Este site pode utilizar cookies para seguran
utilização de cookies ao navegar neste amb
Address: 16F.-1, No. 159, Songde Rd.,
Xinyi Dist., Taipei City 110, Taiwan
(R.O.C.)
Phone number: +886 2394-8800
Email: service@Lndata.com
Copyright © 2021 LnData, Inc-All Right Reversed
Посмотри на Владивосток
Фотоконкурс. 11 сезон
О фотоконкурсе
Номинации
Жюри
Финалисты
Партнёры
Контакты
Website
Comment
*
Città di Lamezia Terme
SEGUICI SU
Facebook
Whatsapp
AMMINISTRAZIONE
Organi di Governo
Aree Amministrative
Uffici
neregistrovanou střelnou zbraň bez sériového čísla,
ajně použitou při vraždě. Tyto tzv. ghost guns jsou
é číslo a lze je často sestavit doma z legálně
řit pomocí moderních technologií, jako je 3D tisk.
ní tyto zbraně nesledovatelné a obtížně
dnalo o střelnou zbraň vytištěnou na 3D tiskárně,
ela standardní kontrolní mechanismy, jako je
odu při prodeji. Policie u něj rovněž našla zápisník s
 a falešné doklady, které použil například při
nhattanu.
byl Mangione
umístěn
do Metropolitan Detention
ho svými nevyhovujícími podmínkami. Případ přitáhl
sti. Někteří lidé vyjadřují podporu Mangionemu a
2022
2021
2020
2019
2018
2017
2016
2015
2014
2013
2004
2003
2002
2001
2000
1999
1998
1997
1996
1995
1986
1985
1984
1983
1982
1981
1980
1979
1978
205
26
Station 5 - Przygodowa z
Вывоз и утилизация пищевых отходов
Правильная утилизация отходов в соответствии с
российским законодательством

WORK TO COMPLETE: Copy out everything from the start of the items down to the line containing "ho svými nevyhovujícími", renaming "Facebook" to "Instagram" and leaving all else as it stands.

TASK ANSWER:
Este site pode utilizar cookies para seguran
utilização de cookies ao navegar neste amb
Address: 16F.-1, No. 159, Songde Rd.,
Xinyi Dist., Taipei City 110, Taiwan
(R.O.C.)
Phone number: +886 2394-8800
Email: service@Lndata.com
Copyright © 2021 LnData, Inc-All Right Reversed
Посмотри на Владивосток
Фотоконкурс. 11 сезон
О фотоконкурсе
Номинации
Жюри
Финалисты
Партнёры
Контакты
Website
Comment
*
Città di Lamezia Terme
SEGUICI SU
Instagram
Whatsapp
AMMINISTRAZIONE
Organi di Governo
Aree Amministrative
Uffici
neregistrovanou střelnou zbraň bez sériového čísla,
ajně použitou při vraždě. Tyto tzv. ghost guns jsou
é číslo a lze je často sestavit doma z legálně
řit pomocí moderních technologií, jako je 3D tisk.
ní tyto zbraně nesledovatelné a obtížně
dnalo o střelnou zbraň vytištěnou na 3D tiskárně,
ela standardní kontrolní mechanismy, jako je
odu při prodeji. Policie u něj rovněž našla zápisník s
 a falešné doklady, které použil například při
nhattanu.
byl Mangione
umístěn
do Metropolitan Detention
ho svými nevyhovujícími podmínkami. Případ přitáhl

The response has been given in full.